INSTRUCTIONS FOR THE TASK
Output the whole listing below. Keep it exact.

PROVIDED DATA
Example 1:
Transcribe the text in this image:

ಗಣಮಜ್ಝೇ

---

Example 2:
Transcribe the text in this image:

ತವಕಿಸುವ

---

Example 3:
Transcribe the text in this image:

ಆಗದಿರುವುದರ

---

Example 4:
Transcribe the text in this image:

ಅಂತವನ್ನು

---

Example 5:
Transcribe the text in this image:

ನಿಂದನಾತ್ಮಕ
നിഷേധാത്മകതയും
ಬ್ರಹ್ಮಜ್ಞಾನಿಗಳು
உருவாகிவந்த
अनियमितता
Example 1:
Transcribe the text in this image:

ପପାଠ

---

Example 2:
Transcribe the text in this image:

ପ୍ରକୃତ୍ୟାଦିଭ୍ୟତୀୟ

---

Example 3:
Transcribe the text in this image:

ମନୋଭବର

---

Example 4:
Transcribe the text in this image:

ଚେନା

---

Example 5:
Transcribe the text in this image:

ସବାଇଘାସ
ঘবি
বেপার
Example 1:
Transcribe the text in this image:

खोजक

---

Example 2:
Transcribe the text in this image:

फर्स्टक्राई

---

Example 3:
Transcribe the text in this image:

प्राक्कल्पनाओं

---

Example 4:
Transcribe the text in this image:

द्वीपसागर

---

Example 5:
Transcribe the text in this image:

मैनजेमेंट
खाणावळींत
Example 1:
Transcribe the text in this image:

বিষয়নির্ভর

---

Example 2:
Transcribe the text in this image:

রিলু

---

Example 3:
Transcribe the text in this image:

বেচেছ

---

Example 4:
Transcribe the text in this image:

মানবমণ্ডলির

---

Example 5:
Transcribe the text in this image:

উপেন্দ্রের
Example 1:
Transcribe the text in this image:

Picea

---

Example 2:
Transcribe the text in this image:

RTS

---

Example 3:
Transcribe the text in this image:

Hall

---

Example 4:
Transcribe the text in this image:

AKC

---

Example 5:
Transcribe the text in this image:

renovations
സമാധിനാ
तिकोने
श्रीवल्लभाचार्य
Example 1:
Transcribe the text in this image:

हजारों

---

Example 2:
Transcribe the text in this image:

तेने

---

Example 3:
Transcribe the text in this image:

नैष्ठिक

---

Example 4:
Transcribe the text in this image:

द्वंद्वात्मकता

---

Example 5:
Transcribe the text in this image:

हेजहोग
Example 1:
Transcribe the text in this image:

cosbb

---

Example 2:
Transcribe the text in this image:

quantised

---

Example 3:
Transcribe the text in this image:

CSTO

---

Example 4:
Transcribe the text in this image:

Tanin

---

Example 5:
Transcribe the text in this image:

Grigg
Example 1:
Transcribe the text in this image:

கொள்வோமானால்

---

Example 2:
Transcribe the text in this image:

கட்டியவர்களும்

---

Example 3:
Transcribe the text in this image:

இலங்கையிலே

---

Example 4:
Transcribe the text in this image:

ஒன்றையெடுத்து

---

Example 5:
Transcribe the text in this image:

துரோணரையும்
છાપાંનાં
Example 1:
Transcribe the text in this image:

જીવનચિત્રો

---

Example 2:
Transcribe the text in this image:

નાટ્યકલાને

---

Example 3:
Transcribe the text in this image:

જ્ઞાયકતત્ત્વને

EXERCISE RESULT
Example 1:
Transcribe the text in this image:

ಗಣಮಜ್ಝೇ

---

Example 2:
Transcribe the text in this image:

ತವಕಿಸುವ

---

Example 3:
Transcribe the text in this image:

ಆಗದಿರುವುದರ

---

Example 4:
Transcribe the text in this image:

ಅಂತವನ್ನು

---

Example 5:
Transcribe the text in this image:

ನಿಂದನಾತ್ಮಕ
നിഷേധാത്മകതയും
ಬ್ರಹ್ಮಜ್ಞಾನಿಗಳು
உருவாகிவந்த
अनियमितता
Example 1:
Transcribe the text in this image:

ପପାଠ

---

Example 2:
Transcribe the text in this image:

ପ୍ରକୃତ୍ୟାଦିଭ୍ୟତୀୟ

---

Example 3:
Transcribe the text in this image:

ମନୋଭବର

---

Example 4:
Transcribe the text in this image:

ଚେନା

---

Example 5:
Transcribe the text in this image:

ସବାଇଘାସ
ঘবি
বেপার
Example 1:
Transcribe the text in this image:

खोजक

---

Example 2:
Transcribe the text in this image:

फर्स्टक्राई

---

Example 3:
Transcribe the text in this image:

प्राक्कल्पनाओं

---

Example 4:
Transcribe the text in this image:

द्वीपसागर

---

Example 5:
Transcribe the text in this image:

मैनजेमेंट
खाणावळींत
Example 1:
Transcribe the text in this image:

বিষয়নির্ভর

---

Example 2:
Transcribe the text in this image:

রিলু

---

Example 3:
Transcribe the text in this image:

বেচেছ

---

Example 4:
Transcribe the text in this image:

মানবমণ্ডলির

---

Example 5:
Transcribe the text in this image:

উপেন্দ্রের
Example 1:
Transcribe the text in this image:

Picea

---

Example 2:
Transcribe the text in this image:

RTS

---

Example 3:
Transcribe the text in this image:

Hall

---

Example 4:
Transcribe the text in this image:

AKC

---

Example 5:
Transcribe the text in this image:

renovations
സമാധിനാ
तिकोने
श्रीवल्लभाचार्य
Example 1:
Transcribe the text in this image:

हजारों

---

Example 2:
Transcribe the text in this image:

तेने

---

Example 3:
Transcribe the text in this image:

नैष्ठिक

---

Example 4:
Transcribe the text in this image:

द्वंद्वात्मकता

---

Example 5:
Transcribe the text in this image:

हेजहोग
Example 1:
Transcribe the text in this image:

cosbb

---

Example 2:
Transcribe the text in this image:

quantised

---

Example 3:
Transcribe the text in this image:

CSTO

---

Example 4:
Transcribe the text in this image:

Tanin

---

Example 5:
Transcribe the text in this image:

Grigg
Example 1:
Transcribe the text in this image:

கொள்வோமானால்

---

Example 2:
Transcribe the text in this image:

கட்டியவர்களும்

---

Example 3:
Transcribe the text in this image:

இலங்கையிலே

---

Example 4:
Transcribe the text in this image:

ஒன்றையெடுத்து

---

Example 5:
Transcribe the text in this image:

துரோணரையும்
છાપાંનાં
Example 1:
Transcribe the text in this image:

જીવનચિત્રો

---

Example 2:
Transcribe the text in this image:

નાટ્યકલાને

---

Example 3:
Transcribe the text in this image:

જ્ઞાયકતત્ત્વને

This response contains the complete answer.